# Provided data

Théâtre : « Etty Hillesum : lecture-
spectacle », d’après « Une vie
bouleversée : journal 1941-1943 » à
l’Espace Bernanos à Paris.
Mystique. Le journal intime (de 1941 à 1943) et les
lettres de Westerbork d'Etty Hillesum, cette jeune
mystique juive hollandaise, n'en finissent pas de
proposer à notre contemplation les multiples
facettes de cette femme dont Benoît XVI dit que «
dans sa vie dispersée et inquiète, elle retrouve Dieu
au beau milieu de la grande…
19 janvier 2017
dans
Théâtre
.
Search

==

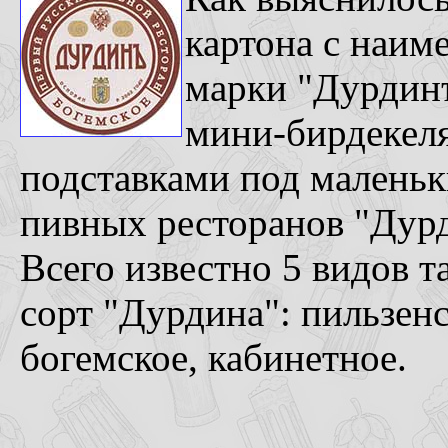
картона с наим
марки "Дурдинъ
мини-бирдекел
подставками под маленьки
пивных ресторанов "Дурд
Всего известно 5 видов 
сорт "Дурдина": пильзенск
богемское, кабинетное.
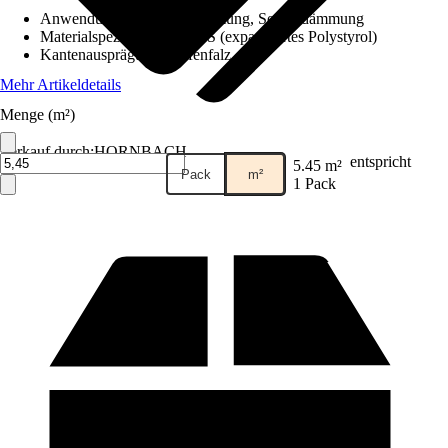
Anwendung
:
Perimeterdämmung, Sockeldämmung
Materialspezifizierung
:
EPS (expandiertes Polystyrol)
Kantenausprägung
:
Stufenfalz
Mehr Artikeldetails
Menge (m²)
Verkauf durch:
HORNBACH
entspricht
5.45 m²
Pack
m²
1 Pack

...

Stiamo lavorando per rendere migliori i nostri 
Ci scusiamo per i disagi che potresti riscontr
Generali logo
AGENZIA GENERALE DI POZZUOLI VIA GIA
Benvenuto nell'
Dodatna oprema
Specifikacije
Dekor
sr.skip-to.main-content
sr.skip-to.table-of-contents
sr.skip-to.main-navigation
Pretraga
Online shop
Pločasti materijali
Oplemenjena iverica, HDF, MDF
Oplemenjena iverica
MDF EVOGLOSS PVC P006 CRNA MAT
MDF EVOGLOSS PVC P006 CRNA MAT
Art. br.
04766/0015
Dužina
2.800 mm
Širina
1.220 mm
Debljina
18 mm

# Your assignment
Check every line of the entries above, and copy those that carry the string "main".

# Response box
sr.skip-to.main-content
sr.skip-to.main-navigation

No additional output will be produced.